■ **What is expected**: In the copy, include every entry exactly but none of the images.

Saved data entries

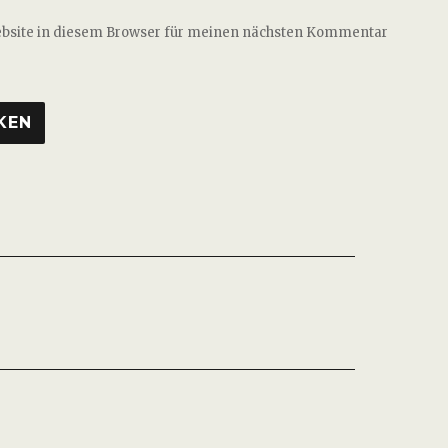
ebsite in diesem Browser für meinen nächsten Kommentar
ation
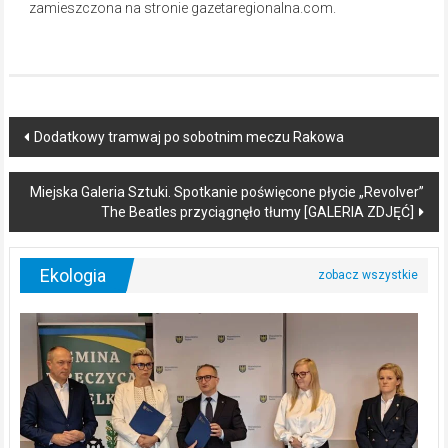
zamieszczona na stronie gazetaregionalna.com.
Post
Dodatkowy tramwaj po sobotnim meczu Rakowa
navigation
Miejska Galeria Sztuki. Spotkanie poświęcone płycie „Revolver”
The Beatles przyciągnęło tłumy [GALERIA ZDJĘĆ]
Ekologia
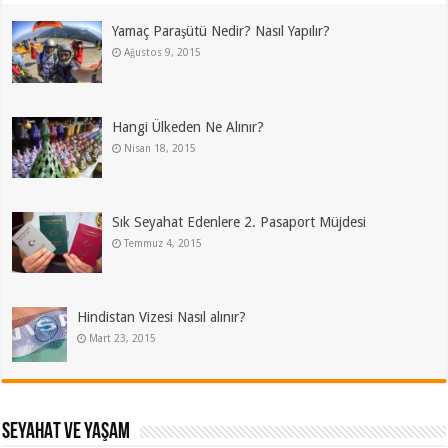
Yamaç Paraşütü Nedir? Nasıl Yapılır?
Ağustos 9, 2015
Hangi Ülkeden Ne Alınır?
Nisan 18, 2015
Sık Seyahat Edenlere 2. Pasaport Müjdesi
Temmuz 4, 2015
Hindistan Vizesi Nasıl alınır?
Mart 23, 2015
SEYAHAT VE YAŞAM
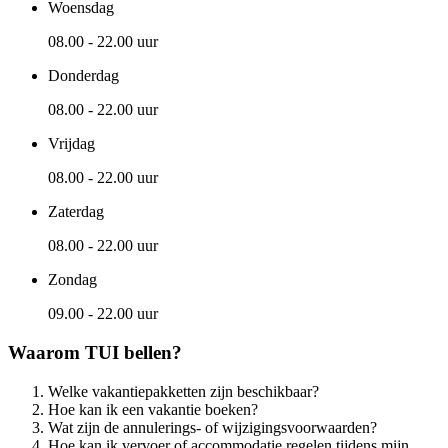
Woensdag
08.00 - 22.00 uur
Donderdag
08.00 - 22.00 uur
Vrijdag
08.00 - 22.00 uur
Zaterdag
08.00 - 22.00 uur
Zondag
09.00 - 22.00 uur
Waarom TUI bellen?
Welke vakantiepakketten zijn beschikbaar?
Hoe kan ik een vakantie boeken?
Wat zijn de annulerings- of wijzigingsvoorwaarden?
Hoe kan ik vervoer of accommodatie regelen tijdens mijn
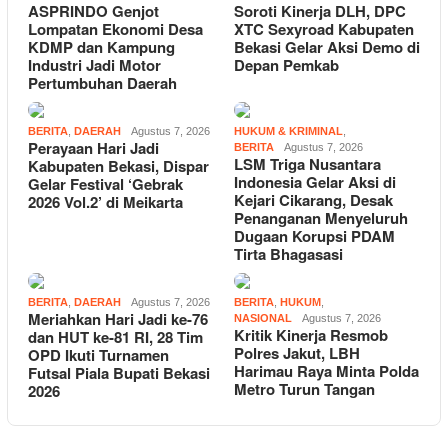
ASPRINDO Genjot
Soroti Kinerja DLH, DPC
Lompatan Ekonomi Desa
XTC Sexyroad Kabupaten
KDMP dan Kampung
Bekasi Gelar Aksi Demo di
Industri Jadi Motor
Depan Pemkab
Pertumbuhan Daerah
BERITA
,
DAERAH
Agustus 7, 2026
HUKUM & KRIMINAL
,
Perayaan Hari Jadi
BERITA
Agustus 7, 2026
LSM Triga Nusantara
Kabupaten Bekasi, Dispar
Indonesia Gelar Aksi di
Gelar Festival ‘Gebrak
Kejari Cikarang, Desak
2026 Vol.2’ di Meikarta
Penanganan Menyeluruh
Dugaan Korupsi PDAM
Tirta Bhagasasi
BERITA
,
DAERAH
Agustus 7, 2026
BERITA
,
HUKUM
,
Meriahkan Hari Jadi ke-76
NASIONAL
Agustus 7, 2026
Kritik Kinerja Resmob
dan HUT ke-81 RI, 28 Tim
Polres Jakut, LBH
OPD Ikuti Turnamen
Harimau Raya Minta Polda
Futsal Piala Bupati Bekasi
Metro Turun Tangan
2026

■ **Result**:
ebsite in diesem Browser für meinen nächsten Kommentar
ation
zamieszczona na stronie gazetaregionalna.com.
Post
Dodatkowy tramwaj po sobotnim meczu Rakowa
navigation
Miejska Galeria Sztuki. Spotkanie poświęcone płycie „Revolver”
The Beatles przyciągnęło tłumy [GALERIA ZDJĘĆ]
Ekologia
Yamaç Paraşütü Nedir? Nasıl Yapılır?
Ağustos 9, 2015
Hangi Ülkeden Ne Alınır?
Nisan 18, 2015
Sık Seyahat Edenlere 2. Pasaport Müjdesi
Temmuz 4, 2015
Hindistan Vizesi Nasıl alınır?
Mart 23, 2015
SEYAHAT VE YAŞAM
Woensdag
08.00 - 22.00 uur
Donderdag
08.00 - 22.00 uur
Vrijdag
08.00 - 22.00 uur
Zaterdag
08.00 - 22.00 uur
Zondag
09.00 - 22.00 uur
Waarom TUI bellen?
Welke vakantiepakketten zijn beschikbaar?
Hoe kan ik een vakantie boeken?
Wat zijn de annulerings- of wijzigingsvoorwaarden?
Hoe kan ik vervoer of accommodatie regelen tijdens mijn
ASPRINDO Genjot
Soroti Kinerja DLH, DPC
Lompatan Ekonomi Desa
XTC Sexyroad Kabupaten
KDMP dan Kampung
Bekasi Gelar Aksi Demo di
Industri Jadi Motor
Depan Pemkab
Pertumbuhan Daerah
BERITA
,
DAERAH
Agustus 7, 2026
HUKUM & KRIMINAL
,
Perayaan Hari Jadi
BERITA
Agustus 7, 2026
LSM Triga Nusantara
Kabupaten Bekasi, Dispar
Indonesia Gelar Aksi di
Gelar Festival ‘Gebrak
Kejari Cikarang, Desak
2026 Vol.2’ di Meikarta
Penanganan Menyeluruh
Dugaan Korupsi PDAM
Tirta Bhagasasi
BERITA
,
DAERAH
Agustus 7, 2026
BERITA
,
HUKUM
,
Meriahkan Hari Jadi ke-76
NASIONAL
Agustus 7, 2026
Kritik Kinerja Resmob
dan HUT ke-81 RI, 28 Tim
Polres Jakut, LBH
OPD Ikuti Turnamen
Harimau Raya Minta Polda
Futsal Piala Bupati Bekasi
Metro Turun Tangan
2026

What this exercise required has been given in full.